ABSTRACT
To support German VET providers in their internationalisation, the Federal Ministry of Education and Research (BMBF) has created two funding programs ‘Vocational Training Export’ (BEX; 2010–2017) and ‘Internationalisation of Vocational Education’ (IBB; 2017–2022) for the development of international business models in VET. In this paper, innovations of the business models of the projects are analysed in order to find out the extent to which the innovations have occurred. The sample includes all funded projects (18), in which a minimum of one organisation was funded subsequently in both funding programs. The data includes project documents and qualitative interviews with project actors. In order to identify the business model innovativeness of the projects, a model by Taran, Boer, and Lindgren is used and extended by a further dimension (system) according to Bronfenbrenner and Kell. The data shows that nearly all projects innovate in several areas of the business model. While these are mainly incremental in nature in BEX, radical innovations dominate among the IBB projects. Among other things, it is also evident that the BEX projects with their innovations relate primarily to the meso level (institutions), while the IBB projects address more strongly the exo level (societal subsystems) with their novelties.
Disclosure statement
No potential conflict of interest was reported by the authors.
Ethics statement
The respondents of the study have given an informed consent about the aims, the funding, the overall purpose of the research, the research methods and implications, and the anonymised publication of the data in the course of the present contribution.
Notes
1. The target countries were selected by the project actors themselves according to their expertise, strategic partnerships of the BMBF were funded to supplement the prevailing BMBF VET cooperations (BMBF Citation2017).
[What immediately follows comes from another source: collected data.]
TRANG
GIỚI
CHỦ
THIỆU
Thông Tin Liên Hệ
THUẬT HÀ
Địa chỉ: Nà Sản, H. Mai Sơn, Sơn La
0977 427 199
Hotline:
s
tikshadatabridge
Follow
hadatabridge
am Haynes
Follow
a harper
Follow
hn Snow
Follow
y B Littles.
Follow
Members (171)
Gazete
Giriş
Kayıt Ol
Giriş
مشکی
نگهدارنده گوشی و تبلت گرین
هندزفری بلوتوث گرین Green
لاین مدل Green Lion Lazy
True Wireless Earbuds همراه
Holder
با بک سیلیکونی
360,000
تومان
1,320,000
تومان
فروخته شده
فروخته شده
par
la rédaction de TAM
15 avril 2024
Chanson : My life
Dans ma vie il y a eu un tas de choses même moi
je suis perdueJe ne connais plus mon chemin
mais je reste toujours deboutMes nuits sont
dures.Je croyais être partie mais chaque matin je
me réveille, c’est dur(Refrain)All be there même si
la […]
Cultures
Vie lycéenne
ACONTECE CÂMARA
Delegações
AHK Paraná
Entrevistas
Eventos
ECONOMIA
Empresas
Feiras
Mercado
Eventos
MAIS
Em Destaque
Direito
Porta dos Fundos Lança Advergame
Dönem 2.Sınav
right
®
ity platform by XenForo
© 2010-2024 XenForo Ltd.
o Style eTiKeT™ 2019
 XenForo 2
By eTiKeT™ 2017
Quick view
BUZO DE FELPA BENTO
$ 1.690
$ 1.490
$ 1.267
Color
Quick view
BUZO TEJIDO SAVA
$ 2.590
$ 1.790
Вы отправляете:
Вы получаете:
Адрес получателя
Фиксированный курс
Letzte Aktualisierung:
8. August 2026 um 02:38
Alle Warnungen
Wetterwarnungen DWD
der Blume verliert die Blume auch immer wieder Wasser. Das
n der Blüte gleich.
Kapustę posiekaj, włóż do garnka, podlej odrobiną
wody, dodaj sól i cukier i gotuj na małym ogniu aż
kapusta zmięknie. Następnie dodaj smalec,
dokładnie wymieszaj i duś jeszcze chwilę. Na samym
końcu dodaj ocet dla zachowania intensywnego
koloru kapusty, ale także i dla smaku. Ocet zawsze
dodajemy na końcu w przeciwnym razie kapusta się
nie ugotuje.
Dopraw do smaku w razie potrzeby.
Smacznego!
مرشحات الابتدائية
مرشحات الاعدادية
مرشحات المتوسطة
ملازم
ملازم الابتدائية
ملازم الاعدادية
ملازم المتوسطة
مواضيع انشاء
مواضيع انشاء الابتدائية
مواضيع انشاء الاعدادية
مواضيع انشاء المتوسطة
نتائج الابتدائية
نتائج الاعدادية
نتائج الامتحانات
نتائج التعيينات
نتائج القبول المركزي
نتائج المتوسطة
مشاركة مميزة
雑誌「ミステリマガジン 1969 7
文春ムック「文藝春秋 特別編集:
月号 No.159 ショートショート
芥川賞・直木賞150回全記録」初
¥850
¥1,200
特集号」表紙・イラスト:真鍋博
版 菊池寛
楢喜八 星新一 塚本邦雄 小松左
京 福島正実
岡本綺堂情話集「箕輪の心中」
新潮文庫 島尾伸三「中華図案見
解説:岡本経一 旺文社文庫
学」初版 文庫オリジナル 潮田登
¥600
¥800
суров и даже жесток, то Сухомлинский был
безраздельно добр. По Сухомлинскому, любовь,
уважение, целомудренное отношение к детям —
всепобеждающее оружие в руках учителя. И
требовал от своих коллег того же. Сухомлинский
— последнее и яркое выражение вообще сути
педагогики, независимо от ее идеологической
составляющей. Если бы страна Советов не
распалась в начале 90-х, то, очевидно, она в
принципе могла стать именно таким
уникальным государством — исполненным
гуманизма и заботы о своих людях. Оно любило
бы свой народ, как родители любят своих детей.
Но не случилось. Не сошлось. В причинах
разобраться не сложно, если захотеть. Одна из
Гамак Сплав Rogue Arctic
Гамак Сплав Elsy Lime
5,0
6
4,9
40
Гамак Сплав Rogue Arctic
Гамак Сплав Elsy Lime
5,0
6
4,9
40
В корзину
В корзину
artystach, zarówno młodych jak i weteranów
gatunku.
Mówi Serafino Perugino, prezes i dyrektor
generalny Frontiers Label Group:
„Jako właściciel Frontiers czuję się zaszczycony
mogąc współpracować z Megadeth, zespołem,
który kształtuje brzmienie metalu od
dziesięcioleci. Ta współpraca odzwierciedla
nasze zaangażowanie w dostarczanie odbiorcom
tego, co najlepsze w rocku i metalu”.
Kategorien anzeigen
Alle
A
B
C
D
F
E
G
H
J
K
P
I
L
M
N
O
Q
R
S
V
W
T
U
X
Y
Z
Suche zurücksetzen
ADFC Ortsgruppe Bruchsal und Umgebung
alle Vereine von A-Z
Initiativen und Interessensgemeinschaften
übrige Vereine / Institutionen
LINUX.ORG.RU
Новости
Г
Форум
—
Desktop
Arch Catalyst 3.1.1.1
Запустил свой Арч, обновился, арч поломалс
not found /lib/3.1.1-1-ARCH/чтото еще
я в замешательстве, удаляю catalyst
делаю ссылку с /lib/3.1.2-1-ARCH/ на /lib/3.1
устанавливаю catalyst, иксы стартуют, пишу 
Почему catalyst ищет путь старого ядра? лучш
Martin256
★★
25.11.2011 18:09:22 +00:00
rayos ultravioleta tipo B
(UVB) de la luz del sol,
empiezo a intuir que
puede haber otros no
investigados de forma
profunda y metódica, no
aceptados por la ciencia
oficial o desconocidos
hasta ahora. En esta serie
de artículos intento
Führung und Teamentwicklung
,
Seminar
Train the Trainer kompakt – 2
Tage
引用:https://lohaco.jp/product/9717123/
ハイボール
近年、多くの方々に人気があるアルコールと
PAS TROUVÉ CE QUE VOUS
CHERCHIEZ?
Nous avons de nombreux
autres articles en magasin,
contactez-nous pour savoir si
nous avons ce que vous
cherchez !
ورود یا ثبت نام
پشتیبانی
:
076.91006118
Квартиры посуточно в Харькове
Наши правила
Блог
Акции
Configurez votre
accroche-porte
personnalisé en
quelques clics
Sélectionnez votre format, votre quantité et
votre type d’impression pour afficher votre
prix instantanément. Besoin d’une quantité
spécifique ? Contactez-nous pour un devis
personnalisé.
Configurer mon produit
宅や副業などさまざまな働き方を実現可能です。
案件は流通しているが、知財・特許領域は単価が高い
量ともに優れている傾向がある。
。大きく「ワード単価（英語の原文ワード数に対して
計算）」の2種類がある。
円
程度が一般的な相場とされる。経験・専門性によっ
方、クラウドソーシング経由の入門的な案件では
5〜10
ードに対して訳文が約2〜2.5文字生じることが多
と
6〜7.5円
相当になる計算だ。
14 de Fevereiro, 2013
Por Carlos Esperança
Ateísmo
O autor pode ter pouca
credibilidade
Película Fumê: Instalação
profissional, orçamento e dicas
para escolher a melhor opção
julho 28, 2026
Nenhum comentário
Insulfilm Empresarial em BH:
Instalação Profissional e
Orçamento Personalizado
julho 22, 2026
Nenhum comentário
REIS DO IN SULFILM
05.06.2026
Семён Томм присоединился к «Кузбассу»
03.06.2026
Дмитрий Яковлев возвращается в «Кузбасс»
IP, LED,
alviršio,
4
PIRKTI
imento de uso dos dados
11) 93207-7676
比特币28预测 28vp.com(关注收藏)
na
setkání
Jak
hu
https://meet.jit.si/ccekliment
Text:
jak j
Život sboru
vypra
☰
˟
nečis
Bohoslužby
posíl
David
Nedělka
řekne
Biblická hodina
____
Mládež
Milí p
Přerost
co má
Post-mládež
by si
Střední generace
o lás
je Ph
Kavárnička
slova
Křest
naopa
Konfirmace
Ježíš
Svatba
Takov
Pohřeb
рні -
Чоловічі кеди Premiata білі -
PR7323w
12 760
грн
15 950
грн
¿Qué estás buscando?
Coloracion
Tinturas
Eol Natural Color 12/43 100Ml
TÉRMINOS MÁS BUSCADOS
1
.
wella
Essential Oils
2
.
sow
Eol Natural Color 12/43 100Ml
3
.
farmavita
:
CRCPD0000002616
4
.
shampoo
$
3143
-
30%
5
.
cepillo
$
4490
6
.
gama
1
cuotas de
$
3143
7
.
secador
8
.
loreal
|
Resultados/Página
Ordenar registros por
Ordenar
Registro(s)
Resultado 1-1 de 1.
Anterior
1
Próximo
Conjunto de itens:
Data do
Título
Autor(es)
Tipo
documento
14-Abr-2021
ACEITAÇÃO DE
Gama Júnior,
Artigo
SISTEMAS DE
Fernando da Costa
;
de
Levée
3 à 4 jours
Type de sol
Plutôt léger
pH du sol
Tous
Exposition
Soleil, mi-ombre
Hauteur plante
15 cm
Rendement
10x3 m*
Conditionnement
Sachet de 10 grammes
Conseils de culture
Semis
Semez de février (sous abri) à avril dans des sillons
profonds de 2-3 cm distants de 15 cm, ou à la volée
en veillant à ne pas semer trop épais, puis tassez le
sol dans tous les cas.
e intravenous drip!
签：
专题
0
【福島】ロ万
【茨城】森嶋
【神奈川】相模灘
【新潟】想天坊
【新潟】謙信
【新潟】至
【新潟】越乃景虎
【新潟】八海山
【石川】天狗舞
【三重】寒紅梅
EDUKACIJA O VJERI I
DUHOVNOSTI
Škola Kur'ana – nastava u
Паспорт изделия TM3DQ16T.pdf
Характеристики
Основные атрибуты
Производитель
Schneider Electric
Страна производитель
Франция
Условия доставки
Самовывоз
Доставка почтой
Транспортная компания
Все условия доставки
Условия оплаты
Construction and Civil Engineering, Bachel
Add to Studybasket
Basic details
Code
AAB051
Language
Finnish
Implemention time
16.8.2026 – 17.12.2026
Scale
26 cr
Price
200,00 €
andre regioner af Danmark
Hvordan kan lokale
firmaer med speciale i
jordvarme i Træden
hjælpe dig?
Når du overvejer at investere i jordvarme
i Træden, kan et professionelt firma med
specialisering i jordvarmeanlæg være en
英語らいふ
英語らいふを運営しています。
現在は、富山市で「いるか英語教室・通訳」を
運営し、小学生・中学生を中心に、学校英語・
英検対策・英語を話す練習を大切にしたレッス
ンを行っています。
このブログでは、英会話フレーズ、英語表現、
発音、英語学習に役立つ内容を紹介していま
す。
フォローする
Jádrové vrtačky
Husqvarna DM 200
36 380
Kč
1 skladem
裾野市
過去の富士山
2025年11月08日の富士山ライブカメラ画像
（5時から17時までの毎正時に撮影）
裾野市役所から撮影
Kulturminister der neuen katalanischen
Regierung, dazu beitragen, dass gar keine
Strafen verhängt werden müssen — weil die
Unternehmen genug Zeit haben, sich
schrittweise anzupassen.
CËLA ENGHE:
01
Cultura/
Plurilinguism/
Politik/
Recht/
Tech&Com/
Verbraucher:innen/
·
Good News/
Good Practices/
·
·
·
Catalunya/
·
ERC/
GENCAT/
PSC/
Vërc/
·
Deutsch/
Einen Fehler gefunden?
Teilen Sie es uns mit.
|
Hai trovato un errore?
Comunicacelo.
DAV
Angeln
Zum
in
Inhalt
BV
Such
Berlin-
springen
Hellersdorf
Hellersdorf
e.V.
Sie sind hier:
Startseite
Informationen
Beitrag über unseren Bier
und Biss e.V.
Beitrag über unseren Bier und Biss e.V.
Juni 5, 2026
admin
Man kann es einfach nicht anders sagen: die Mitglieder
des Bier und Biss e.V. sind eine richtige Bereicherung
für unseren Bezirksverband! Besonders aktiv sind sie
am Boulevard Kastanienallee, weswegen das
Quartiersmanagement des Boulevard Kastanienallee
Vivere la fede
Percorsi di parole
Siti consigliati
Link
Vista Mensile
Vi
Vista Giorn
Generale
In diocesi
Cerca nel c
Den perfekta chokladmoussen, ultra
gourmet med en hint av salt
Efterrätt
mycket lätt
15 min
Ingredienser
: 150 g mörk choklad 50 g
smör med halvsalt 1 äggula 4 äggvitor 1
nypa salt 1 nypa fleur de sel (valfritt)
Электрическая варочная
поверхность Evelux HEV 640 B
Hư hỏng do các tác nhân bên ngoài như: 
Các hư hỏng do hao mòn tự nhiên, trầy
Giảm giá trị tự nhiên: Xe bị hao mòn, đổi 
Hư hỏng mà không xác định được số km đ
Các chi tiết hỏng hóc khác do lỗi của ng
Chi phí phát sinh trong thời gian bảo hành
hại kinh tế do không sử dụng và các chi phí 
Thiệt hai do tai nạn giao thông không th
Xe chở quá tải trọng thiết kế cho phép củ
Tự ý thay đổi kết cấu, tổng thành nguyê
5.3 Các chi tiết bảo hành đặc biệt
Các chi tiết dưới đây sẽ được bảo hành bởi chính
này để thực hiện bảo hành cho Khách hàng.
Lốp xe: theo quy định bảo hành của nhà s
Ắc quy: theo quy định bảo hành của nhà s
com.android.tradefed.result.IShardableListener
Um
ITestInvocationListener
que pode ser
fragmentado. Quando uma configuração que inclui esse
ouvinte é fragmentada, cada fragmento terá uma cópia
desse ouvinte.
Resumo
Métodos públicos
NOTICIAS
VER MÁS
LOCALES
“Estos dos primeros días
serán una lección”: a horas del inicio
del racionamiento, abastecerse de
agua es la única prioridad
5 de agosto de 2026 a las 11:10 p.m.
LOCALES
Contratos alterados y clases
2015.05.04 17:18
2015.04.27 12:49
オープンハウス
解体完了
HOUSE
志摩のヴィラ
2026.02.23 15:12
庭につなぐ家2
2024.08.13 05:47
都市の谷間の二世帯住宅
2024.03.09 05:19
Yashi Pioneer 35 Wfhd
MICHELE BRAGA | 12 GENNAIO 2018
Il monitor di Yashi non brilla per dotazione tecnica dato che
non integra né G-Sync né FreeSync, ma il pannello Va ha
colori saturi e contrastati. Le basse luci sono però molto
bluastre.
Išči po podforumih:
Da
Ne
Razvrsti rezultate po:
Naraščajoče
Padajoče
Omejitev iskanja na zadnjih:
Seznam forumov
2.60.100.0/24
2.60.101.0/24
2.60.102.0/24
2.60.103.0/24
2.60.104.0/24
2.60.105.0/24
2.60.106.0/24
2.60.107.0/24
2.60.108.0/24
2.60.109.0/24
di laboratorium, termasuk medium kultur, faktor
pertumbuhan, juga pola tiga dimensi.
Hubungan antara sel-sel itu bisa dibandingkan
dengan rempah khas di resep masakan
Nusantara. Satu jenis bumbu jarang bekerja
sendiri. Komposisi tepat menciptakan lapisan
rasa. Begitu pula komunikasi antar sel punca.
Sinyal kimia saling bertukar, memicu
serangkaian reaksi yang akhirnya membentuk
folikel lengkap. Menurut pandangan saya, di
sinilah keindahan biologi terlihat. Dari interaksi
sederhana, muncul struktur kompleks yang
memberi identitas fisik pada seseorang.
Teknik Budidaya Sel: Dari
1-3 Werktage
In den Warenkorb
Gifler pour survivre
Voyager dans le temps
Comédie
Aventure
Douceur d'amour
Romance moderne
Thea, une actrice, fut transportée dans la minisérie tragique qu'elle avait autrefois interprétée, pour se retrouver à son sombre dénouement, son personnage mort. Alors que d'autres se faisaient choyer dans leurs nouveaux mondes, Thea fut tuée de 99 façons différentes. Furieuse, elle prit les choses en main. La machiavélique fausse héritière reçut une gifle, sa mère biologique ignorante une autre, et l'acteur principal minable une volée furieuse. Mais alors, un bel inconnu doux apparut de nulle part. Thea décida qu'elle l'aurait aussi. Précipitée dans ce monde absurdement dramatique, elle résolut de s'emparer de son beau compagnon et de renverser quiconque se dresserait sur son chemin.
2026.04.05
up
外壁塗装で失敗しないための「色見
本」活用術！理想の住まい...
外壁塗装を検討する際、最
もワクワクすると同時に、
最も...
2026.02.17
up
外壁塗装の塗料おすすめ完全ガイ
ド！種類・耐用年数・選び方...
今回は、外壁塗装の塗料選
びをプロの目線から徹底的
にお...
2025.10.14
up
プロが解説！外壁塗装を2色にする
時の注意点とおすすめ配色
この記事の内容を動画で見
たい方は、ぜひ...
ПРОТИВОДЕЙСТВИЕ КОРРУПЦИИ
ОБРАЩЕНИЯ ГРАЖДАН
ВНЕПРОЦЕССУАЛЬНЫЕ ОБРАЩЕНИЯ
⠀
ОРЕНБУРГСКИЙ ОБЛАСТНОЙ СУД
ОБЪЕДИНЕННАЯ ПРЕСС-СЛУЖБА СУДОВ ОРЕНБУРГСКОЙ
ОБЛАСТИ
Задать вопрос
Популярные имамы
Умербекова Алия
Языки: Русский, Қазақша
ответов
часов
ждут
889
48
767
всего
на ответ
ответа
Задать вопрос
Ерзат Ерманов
2. The term unit refers to the ‘actor(s) responsible for innovations’ (OECD and Eurostat Citation2018, 20), which in the case of this study are the projects of the funding lines.
3. For a definition of radical and incremental innovations, see also Gessler (Citation2009), Gerpott (Citation2005), Stummer, Günther and Köck (Citation2008), Vahs and Burmester (Citation2005).
4. Innovation projects are unique in their design and relatively novel (Gessler Citation2009), whereby the reference object (new for whom?) must be defined and thus there is usually a subjective novelty (see OECD and Eurostat Citation2018; Stummer, Günther, and Köck Citation2008). For a description of the three types of projects, see Gessler (Citation2009, 30f).
5. For specific process flow models of business model innovation, see Bucherer (Citation2010), Chesbrough (Citation2007), Eurich et al. (Citation2013), Grasl (Citation2009), Gassmann, Frankeberger, and Csik (Citation2013), and Osterwalder and Pigneur (Citation2010), among others.
6. In the following, the seven buildings blocks according to Taran, Boer, and Lindgren (Citation2015) are listed in relation to the nine BMC categories (in brackets) according to Osterwalder and Pigneur (Citation2010): Value propositions (also value propositions), target customer (customer segments), customer relations (customer relationships; channels), value chain architecture (key activities; key resources), partner network (key partners), profit formula (revenue stream; cost structure). Only the category of core competences (description of the fundamental aspect of the business model that represents an advantage over other providers) is not included in the model of Osterwalder and Pigneur (Citation2010). Since the business model approach was used in the course of the accompanying scientific research of IBB, it was also applied to the BEX projects in order to ensure comparability of the results.
7. The high number of analysed interim reports in IBB results from the design of the funding line.
8. No final reports were available for the projects B7, I8 and I9.
9. This data was not available for the BEX funding program as the scientific monitoring applied other methods for their research.
10. - = No information about possible changes available.
11. For projects B4 and B5, the demand in the target country was analysed at the beginning of the project. However, it should be noted that project B4 was not implemented in the further course of the funding period and project B5 was only continued partly, since one core part could not be realised by the responsible partner.
12. For project B4 (system), B5 (system) and B7 (reach) it was not possible to classify certain categories due to a lack of data.
13. For projects B7, I8 and I9, the classification of the fourth dimension could only be made with reservations, as no final report of the projects is available.